The traditional human relationship is meaningless within this system, as this form of exchange brings no profit, except perhaps where contract and employment are concerned. Most devastating of all, besides destroying the mental environment, is the destruction brought upon the very world in which we dwell. Just as the loyal workers of Flint have been laid off when they had nothing more to offer the executives at General Motors, so does the environment have little to offer but resources that can be exchanged for profit.
As such, the systematic destruction of our world has been and continues to be a consequence of the short sighted drive for profits. Petroleum, which can be, and is used for construction of benign objects, that are truly useful. The majority of it is used for transportation, however. As heavily inefficient and polluting as the internal combustion is, efforts to make it more efficient and research for less polluting energy sources aren’t profitable in the short term, and likely won’t be as profitable as the petroleum trade in the end.
For the time being, oil companies like Shell have plans for the next fifty years, (at which time the world’s oil resources are expected to be depleted), in which they slowly adopt and research alternative fuel sources. This reckless consumption of oil for use in vehicles has been and will continue to be detrimental to humans and other species as a whole, but has generated extraordinary profits for a very small minority. As demonstrated, the capitalist value is one of profit. Profit exemplifies competition among a species.
Biologically speaking, however, organisms survive best within social groups that care for and cooperate. How can it be said that our society is profiting to any great amount when a huge amount of our population is jailed, to the profit of still other capitalists? Indeed, it would seem that only destruction can bring profits of the kind that satisfy the capitalist. However, what if this value was reversed? If the same people, who control such vast resources as to rival governments for power valued the well being and success of their fellow man as much as they now value profit, everyone would benefit.

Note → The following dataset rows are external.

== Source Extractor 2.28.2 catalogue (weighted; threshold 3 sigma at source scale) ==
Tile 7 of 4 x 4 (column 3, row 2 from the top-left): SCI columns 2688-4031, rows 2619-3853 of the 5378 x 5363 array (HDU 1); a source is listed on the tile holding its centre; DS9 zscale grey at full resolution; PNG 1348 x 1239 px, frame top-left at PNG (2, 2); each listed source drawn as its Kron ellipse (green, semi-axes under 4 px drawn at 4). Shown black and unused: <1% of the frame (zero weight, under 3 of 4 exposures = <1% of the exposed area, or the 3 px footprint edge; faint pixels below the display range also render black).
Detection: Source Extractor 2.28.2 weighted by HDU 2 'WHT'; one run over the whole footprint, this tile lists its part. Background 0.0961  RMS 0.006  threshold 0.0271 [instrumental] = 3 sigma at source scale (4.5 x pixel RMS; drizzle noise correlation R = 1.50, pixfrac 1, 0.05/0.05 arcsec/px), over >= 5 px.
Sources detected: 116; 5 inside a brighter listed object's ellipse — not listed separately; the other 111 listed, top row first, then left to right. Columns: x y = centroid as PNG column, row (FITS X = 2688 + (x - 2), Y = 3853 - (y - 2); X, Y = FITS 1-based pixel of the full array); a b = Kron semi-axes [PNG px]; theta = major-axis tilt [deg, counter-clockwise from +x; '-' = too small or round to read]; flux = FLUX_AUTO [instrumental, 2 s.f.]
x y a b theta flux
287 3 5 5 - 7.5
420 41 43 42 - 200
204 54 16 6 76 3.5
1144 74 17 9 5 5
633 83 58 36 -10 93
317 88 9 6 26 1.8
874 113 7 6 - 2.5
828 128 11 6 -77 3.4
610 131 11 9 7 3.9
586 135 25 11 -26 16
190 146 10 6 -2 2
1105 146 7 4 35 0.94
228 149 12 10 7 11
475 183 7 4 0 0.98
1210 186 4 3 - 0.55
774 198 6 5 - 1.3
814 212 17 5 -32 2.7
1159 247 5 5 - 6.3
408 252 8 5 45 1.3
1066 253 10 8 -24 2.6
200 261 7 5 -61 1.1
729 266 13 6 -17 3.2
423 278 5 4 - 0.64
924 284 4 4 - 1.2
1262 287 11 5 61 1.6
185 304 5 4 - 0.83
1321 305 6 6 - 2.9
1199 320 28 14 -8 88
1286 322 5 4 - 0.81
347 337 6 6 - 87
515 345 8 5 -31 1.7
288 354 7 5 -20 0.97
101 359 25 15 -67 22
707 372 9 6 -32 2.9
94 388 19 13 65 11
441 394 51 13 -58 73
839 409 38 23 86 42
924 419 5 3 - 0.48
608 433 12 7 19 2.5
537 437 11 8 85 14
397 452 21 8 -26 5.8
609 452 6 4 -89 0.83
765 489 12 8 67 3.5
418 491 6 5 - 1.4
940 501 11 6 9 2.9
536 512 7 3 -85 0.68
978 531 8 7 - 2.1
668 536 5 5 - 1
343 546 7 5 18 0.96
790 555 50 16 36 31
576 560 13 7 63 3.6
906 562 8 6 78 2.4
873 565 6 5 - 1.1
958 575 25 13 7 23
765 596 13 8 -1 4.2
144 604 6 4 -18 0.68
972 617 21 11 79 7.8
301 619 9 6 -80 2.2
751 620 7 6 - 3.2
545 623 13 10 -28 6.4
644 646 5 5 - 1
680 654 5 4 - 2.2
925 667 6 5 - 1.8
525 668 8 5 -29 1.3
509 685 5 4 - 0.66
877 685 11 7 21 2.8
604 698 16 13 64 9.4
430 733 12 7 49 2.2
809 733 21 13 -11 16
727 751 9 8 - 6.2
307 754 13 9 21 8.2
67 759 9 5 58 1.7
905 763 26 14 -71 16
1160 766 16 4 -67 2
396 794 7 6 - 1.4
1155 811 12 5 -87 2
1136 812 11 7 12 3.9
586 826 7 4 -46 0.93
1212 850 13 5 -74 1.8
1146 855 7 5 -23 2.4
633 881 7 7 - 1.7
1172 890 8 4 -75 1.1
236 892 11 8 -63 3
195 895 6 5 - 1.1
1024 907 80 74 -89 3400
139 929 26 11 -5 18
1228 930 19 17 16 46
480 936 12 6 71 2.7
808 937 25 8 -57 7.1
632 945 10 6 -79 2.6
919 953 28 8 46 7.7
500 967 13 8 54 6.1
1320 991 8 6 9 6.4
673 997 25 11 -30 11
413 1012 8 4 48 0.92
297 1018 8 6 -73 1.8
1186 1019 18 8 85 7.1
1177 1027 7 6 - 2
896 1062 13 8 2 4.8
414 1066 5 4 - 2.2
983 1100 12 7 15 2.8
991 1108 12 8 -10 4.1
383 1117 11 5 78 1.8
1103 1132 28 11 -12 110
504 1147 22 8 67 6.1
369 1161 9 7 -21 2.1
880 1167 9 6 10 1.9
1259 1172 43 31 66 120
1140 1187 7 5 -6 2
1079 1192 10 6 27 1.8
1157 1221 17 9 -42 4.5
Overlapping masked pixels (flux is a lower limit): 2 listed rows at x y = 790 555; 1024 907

People exploiting the stock market for personal gain would instead see it as an opportunity for long term investment in corporations that behave in a moral fashion. The modern conception of the corporation would be anathema to these altruistic folk. Instead, collectives that allow communities control over resources would form. Sustainable development isn’t possible when small groups of individuals are controlling huge resources with no accountability. It is an imperative for humanity as a race to overcome this profit drive.